#### STUDY TEXT

# Regular Hair Dryer that is quiet?



## louise (Dec 5, 2008)

I just have one 15 week old Hav who was very agreeable to being washed in the sink with tearless shampoo (HyLyt).

I then used a towel but she was still very wet and began to shiver in a warm house. I tried my own hair dryer. The noise terrified her so much that I couldn't continue.

Ended up sitting holding her, wrapped in towels in front of an electric heater for about 20 minutes.

I can't spend a lot of money for a groomer's hair dryer. Does anyone know of a regular hair dryer that can be bought in a drug store, that has a quiet setting or is particularly quiet?

Also, should I be using a conditioner or detangler with the HyLyt Shampoo? Which ones?

Thanks.

Louise


----------



## Lina (Apr 26, 2007)

Hi Louise, they have doggy dryers that aren't expensive! I bought one of these myself. Kubrick doesn't mind it... he doesn't like it too near his face... though I think he wouldn't like any air being blown on his face, LOL.

This is the one I have:

http://grooming.petedge.com/Andis-Q...tegoryId=190&categoryId=191&subCategoryId=263


----------



## Sheri (Oct 11, 2008)

Lina, Thanks for posting this! I've seen it, but didn't know how good it would be. You apparently find it works well? I'd love a serious dog dryer, too, but no way can afford one. (It would sure be nice to be able to dry Tucker in less than an hour of brushing/drying.) But, just finding an affordable dryer that was quiet and didn't make him shiver with dread would help a lot! Weather here is so humid that it would take him a day or two to dry without a dryer. (If you leave your jeans or sweaters to hang dry it takes about 3 days.)

Sheri and Tucker


----------



## Lina (Apr 26, 2007)

Sheri, I'm sure there are many that work much better, but not for that price! I also don't have the space for a nice dryer, either, so I make do with this one. I don't dry Kubrick all the way through, though... I usually dry him 85% of the way and let the rest air dry... mostly around his face. It takes me about 25 minutes to dry him, so not too bad.

########
#### DATA EXCERPT

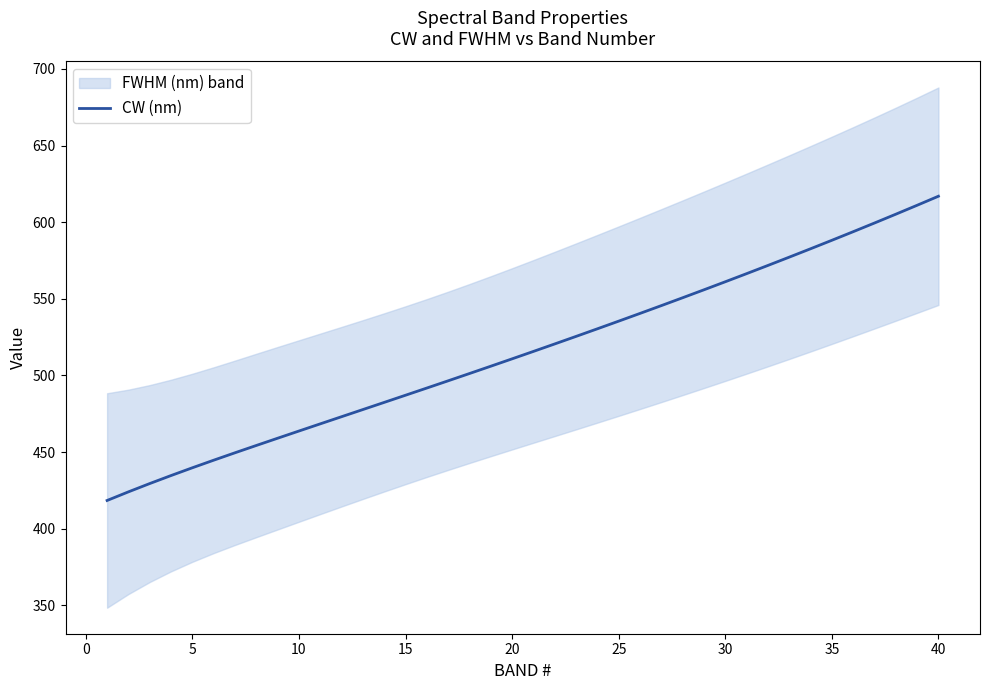

Reading right to left, list all the values displayed in this chart.

616.9	611.0	605.2	599.4	593.8	588.2	582.6	577.2	571.8	566.4	561.1	555.9	550.7	545.6	540.5	535.4	530.4	525.5	520.6	515.7	510.8	506.0	501.2	496.5	491.8	487.1	482.4	477.7	473.1	468.4	463.7	459.0	454.3	449.5	444.7	439.8	434.7	429.5	424.0	418.4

########

[BRIEF 1]:
Answer from the dog dryer thread:
(a) How old is Louise's puppy?
(b) About how long did Louise sit with the puppy in front of the electric heater?
(c) About how long does it take Lina to dry Kubrick?
[BRIEF 2]: In the dog dryer thread, why does Sheri need a dryer for Tucker? Answer in one to three sentences.
[BRIEF 3]: Carry on the dog dryer thread after its last post.
The listing is separate material.

[EXERCISE RESULT 1]:
(a) 15 weeks old.
(b) About 20 minutes.
(c) About 25 minutes.

[EXERCISE RESULT 2]: The weather where Sheri lives is so humid that Tucker would take a day or two to dry without a dryer. Even jeans or sweaters left to hang dry there take about three days.

[EXERCISE RESULT 3]:
----------



## Sheri (Oct 11, 2008)

Lina,
Is it really quiet, or is that just a sales pitch?

Sheri


----------



## luv3havs (Jul 27, 2007)

I have the same hair dryer as Lina and it works fine for my two.


----------



## louise (Dec 5, 2008)

I just ordered it - thanks a lot for the info

Louise


----------



## Lina (Apr 26, 2007)

It's definitely a lot more quiet than my own hair dryer... at least 10x quieter.


----------



## Lilly's mom (Aug 10, 2007)

Lina said:


> Hi Louise, they have doggy dryers that aren't expensive! I bought one of these myself. Kubrick doesn't mind it... he doesn't like it too near his face... though I think he wouldn't like any air being blown on his face, LOL.
> 
> This is the one I have:
> 
> http://grooming.petedge.com/Andis-Q...tegoryId=190&categoryId=191&subCategoryId=263


 
*I can not get the link to work.  Lina would you please relist the link. Thanks*


----------



## Lina (Apr 26, 2007)

I'm relisting it... but it's the same exact link. It works for me...

http://grooming.petedge.com/Andis-Q...tegoryId=190&categoryId=191&subCategoryId=263


----------



## Sheri (Oct 11, 2008)

Both links work for me.

Sheri and Tucker


----------



## Lilly's mom (Aug 10, 2007)

Thanks Lina it works for me when I sign in under my name on the computer. Last night the puter was signed in under DH name. :frusty:


----------



## tootle (Jun 19, 2007)

I just bought a Conair Ceramic 1875 at Target for under $20. It's very quiet and has a setting which blows only cool air. It's not powerful enough for mine with heavy full coats, but works great on puppies. I also use a third arm gooseneck w/clamp.


----------



## iluvhavs (Jul 21, 2008)

Lina- I own the same dryer. It is quiet enough for my two. And I like that it's hands free.


----------



## Leslie (Feb 28, 2007)

I've been looking at the one Lina has and was wondering if it was just a sales pitch, too. Glad to know it lives up to what they say. With the new puppy, I definitely need both hands when drying. He's a total wiggle worm!


----------



## hungover (Dec 24, 2008)

Sheri said:


> Weather here is so humid that it would take him a day or two to dry without a dryer. (If you leave your jeans or sweaters to hang dry it takes about 3 days.)
> 
> Sheri and Tucker


Wow!!! where do you live- Altlantis???:biggrin1:

Although possibly beyond your desired budget the forced air driers (aka blasters) really are great.

Ours is noisy but they are so fast that this compensates for the noise. They really are vastly superior to any hand held drier. Air flow is so much greater.

If any one has a spouse/friend with a HVLP spray turbine you could use that instead- exactly the same thing, just remember to take the spray gun off first!!!

Neither Blasters or HVLP turbines heat the air (the air does become warm because of the heat of the motor). It is the vast airflow which dries the hair all the way down to the scalp.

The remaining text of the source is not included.